Our true purpose for traveling to Iceland was to complete the Laugavegur Trek, from Landmannalaugar to Thorsmork. Most folks will do this over the course of four days, with overnights at either huts or the accompanying campsites along the way. Some folks choose to continue onwards on a fifth day, to visit Fimmvorduhals and potentially even end the trek at Skogar.
This is a trip that many folks will travel as a guided tour. For folks wishing to have a bit of guidance, or have their gear moved from hut-to-hut for them, or have their meals supplied, or simply enjoy a bit of built-in social activity… the guided option is ideal! Find more details, find a guided tour on
this page.
We’ve done a ton of backpacking over the years… I mean a lot of backpacking. Long off-trail segments in the Sierras, parts of the GR11 in Spain, three-week trips in the Himalayas, and more than a few remote trips in the Bob Marshall Wilderness here in Montana. And… we are introverts. So we opted to do the hike independently. In fact, we even opted to travel without our stove - opting to try a “cold soak” method of cooking, instead. If you aren’t familiar with “cold soaking”… it works great for a few meals here and there. But for five days straight? Nah… we were pretty jealous of the guided groups around us, with their warm, aromatic dinners.

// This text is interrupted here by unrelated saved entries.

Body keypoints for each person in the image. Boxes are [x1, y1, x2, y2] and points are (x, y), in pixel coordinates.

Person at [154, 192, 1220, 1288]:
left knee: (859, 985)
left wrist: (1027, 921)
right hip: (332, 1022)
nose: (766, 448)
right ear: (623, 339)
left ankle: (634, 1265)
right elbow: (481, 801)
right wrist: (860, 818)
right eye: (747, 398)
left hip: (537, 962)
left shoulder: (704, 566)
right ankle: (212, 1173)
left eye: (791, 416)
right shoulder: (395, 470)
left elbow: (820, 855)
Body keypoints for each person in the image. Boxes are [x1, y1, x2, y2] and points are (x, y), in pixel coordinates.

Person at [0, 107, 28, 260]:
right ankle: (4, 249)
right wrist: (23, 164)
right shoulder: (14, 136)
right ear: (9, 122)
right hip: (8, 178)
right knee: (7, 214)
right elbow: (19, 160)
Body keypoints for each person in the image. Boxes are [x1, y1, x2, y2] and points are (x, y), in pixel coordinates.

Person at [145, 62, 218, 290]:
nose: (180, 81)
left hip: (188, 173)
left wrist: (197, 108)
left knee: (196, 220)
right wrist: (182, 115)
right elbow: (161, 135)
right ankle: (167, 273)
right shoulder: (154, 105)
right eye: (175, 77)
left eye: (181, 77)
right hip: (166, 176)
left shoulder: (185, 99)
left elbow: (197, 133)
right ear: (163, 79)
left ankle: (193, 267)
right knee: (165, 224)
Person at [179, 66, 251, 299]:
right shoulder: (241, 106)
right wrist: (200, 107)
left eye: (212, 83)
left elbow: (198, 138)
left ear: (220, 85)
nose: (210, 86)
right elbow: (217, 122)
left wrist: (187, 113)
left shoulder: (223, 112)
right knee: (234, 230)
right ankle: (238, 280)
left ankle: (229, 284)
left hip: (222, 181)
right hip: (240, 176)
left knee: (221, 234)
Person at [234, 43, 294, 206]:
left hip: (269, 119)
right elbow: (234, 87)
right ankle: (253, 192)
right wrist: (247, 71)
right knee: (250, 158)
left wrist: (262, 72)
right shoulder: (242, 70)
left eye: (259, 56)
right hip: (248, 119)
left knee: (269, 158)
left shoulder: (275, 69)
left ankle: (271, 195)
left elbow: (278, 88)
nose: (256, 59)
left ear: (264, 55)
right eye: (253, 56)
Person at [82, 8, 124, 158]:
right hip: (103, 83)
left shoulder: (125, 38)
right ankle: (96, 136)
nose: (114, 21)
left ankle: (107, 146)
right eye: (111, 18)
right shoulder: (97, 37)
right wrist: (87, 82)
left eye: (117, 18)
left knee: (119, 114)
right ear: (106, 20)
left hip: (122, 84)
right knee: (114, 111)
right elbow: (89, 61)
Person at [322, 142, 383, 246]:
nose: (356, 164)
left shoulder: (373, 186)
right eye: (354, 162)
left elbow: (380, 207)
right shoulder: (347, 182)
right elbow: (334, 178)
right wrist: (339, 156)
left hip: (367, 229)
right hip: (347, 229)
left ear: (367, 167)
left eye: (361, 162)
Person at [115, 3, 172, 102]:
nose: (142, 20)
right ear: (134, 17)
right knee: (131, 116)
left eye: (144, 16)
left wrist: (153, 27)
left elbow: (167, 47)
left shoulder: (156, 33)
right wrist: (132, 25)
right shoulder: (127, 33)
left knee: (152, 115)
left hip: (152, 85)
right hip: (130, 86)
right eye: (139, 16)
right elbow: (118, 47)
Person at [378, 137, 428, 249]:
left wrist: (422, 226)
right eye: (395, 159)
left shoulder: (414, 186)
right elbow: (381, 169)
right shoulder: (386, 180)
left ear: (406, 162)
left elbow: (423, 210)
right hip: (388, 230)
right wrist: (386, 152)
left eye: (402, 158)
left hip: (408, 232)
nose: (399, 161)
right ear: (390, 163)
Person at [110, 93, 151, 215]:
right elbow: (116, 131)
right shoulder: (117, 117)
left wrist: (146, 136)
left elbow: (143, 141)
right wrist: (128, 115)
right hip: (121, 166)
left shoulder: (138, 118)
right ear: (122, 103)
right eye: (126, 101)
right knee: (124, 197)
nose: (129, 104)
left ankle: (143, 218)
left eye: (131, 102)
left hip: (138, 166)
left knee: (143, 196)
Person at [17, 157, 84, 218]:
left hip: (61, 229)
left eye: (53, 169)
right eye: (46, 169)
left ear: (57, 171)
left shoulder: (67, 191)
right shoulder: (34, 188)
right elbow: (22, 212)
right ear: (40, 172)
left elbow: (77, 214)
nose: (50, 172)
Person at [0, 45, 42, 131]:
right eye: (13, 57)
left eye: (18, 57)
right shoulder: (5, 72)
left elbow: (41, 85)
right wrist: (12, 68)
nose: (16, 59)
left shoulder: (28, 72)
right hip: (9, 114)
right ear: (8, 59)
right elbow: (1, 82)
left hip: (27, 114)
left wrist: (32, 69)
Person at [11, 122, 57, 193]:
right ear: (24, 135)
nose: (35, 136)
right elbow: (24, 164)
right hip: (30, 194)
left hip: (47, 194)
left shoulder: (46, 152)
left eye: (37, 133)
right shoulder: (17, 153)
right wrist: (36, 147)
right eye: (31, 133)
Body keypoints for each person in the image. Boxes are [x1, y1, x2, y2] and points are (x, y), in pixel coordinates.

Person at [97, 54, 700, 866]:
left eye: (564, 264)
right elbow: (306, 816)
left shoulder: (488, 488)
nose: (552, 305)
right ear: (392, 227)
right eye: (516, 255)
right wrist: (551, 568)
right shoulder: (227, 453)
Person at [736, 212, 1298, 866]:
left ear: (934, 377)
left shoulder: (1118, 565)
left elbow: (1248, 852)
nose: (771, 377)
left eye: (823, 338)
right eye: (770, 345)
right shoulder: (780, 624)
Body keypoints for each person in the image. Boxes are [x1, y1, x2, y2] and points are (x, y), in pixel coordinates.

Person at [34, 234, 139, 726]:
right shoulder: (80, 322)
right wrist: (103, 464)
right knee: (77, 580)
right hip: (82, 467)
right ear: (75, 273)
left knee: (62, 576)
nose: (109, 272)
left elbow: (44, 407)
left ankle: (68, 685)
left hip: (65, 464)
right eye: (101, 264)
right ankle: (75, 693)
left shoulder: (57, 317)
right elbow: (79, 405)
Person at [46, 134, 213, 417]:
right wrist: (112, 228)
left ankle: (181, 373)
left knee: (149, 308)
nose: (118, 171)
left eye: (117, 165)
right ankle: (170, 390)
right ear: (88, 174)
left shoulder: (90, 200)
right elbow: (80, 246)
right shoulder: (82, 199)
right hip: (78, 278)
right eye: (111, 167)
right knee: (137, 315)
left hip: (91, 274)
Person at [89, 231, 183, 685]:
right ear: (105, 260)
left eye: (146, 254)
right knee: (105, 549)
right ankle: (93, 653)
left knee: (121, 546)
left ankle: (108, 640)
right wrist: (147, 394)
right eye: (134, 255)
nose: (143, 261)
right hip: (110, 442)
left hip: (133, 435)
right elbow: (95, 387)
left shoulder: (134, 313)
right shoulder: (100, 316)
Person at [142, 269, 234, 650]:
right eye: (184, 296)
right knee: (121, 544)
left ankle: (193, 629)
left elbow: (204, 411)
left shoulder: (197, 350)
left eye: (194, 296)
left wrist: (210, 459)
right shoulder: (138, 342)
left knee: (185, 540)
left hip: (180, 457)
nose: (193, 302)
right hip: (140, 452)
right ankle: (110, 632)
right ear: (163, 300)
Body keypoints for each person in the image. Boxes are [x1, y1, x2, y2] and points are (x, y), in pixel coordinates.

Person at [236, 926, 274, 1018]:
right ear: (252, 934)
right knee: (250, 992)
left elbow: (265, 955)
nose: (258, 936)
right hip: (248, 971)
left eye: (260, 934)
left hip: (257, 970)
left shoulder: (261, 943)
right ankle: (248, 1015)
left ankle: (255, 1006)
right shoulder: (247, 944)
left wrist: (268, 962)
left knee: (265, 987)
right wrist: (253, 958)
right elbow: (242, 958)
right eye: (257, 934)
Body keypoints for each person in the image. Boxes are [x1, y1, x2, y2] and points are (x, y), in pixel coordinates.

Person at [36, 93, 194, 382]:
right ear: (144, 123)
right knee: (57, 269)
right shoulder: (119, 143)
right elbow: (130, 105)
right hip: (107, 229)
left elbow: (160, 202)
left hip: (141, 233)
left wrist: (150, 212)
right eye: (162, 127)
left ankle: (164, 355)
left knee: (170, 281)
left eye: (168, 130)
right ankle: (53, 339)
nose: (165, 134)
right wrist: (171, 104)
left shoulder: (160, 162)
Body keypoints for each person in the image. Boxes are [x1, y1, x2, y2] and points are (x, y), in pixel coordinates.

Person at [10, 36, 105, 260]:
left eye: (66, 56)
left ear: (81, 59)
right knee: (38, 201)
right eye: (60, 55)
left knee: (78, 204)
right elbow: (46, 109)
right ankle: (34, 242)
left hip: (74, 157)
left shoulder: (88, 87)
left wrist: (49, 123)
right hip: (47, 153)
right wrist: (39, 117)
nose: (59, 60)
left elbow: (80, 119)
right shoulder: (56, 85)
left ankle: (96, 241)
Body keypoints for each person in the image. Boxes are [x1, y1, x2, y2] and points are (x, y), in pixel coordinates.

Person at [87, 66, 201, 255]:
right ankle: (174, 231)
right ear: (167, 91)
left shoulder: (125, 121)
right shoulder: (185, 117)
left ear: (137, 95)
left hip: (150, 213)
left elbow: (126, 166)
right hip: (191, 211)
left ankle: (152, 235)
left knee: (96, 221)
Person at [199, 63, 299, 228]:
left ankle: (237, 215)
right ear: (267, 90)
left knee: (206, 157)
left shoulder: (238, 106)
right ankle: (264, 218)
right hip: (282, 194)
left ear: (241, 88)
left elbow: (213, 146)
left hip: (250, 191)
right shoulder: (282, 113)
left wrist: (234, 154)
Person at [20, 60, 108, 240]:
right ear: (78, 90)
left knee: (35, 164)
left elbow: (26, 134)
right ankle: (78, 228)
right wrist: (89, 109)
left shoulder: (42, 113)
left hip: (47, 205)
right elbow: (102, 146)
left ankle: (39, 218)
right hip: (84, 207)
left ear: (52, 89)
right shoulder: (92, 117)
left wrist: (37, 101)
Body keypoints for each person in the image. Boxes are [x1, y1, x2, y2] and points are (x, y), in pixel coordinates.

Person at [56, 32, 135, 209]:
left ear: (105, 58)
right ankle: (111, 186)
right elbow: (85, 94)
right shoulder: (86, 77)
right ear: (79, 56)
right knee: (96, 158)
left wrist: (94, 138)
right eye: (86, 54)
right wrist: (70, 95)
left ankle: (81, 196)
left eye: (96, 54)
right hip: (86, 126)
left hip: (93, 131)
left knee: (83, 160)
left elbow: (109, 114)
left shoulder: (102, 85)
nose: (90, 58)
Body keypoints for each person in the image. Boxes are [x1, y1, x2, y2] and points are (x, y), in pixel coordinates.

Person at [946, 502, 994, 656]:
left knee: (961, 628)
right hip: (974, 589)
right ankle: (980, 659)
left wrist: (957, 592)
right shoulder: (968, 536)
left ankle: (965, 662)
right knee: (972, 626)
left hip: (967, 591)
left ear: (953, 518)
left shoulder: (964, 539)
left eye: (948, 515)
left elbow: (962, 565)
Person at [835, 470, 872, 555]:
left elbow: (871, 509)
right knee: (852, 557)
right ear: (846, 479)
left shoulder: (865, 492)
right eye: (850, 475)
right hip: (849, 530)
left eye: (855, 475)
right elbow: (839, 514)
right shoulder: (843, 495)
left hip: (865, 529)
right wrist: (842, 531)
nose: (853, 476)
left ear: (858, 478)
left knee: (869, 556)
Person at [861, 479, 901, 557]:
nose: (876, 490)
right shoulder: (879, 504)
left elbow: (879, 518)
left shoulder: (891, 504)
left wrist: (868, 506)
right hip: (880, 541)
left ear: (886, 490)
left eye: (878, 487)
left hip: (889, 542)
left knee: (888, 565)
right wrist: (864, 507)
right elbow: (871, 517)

If traveling as part of a guided group, transportation to the trailhead is most certainly going to be part of the trip. But as independent hikers, we had to navigate the public bus system. It wasn’t too difficult, and we arrived to the middle-of-nowhere around midday. There’s a small hut here at Landmannalaugar, operated by Iceland’s national park system, because there are a series of day hikes leaving from this trailhead, and a popular hot spring rising truly out of nowhere.
We struck off on the trail and quickly took a diversion to a series of waterfalls surrounded by oddly-colored mountains. There’s not much vegetation here, beyond the low grasses and tundra, so the colors are really quite something - green grasses, yellow and brown hillsides, all dotted with steaming white geothermal areas.
Around one corner we stumbled upon friends and coworkers from another lifetime. This threw us for a loop, thinking about the odds of knowing anyone in this remote corner of Iceland.... and the chances it would have been the first time seeing them in a decade.
After a few miles of fairly popular trails, we made one last turn from the day-hiking loops onto the main trail that will now traverse the mountains all the way to Thorsmork and beyond.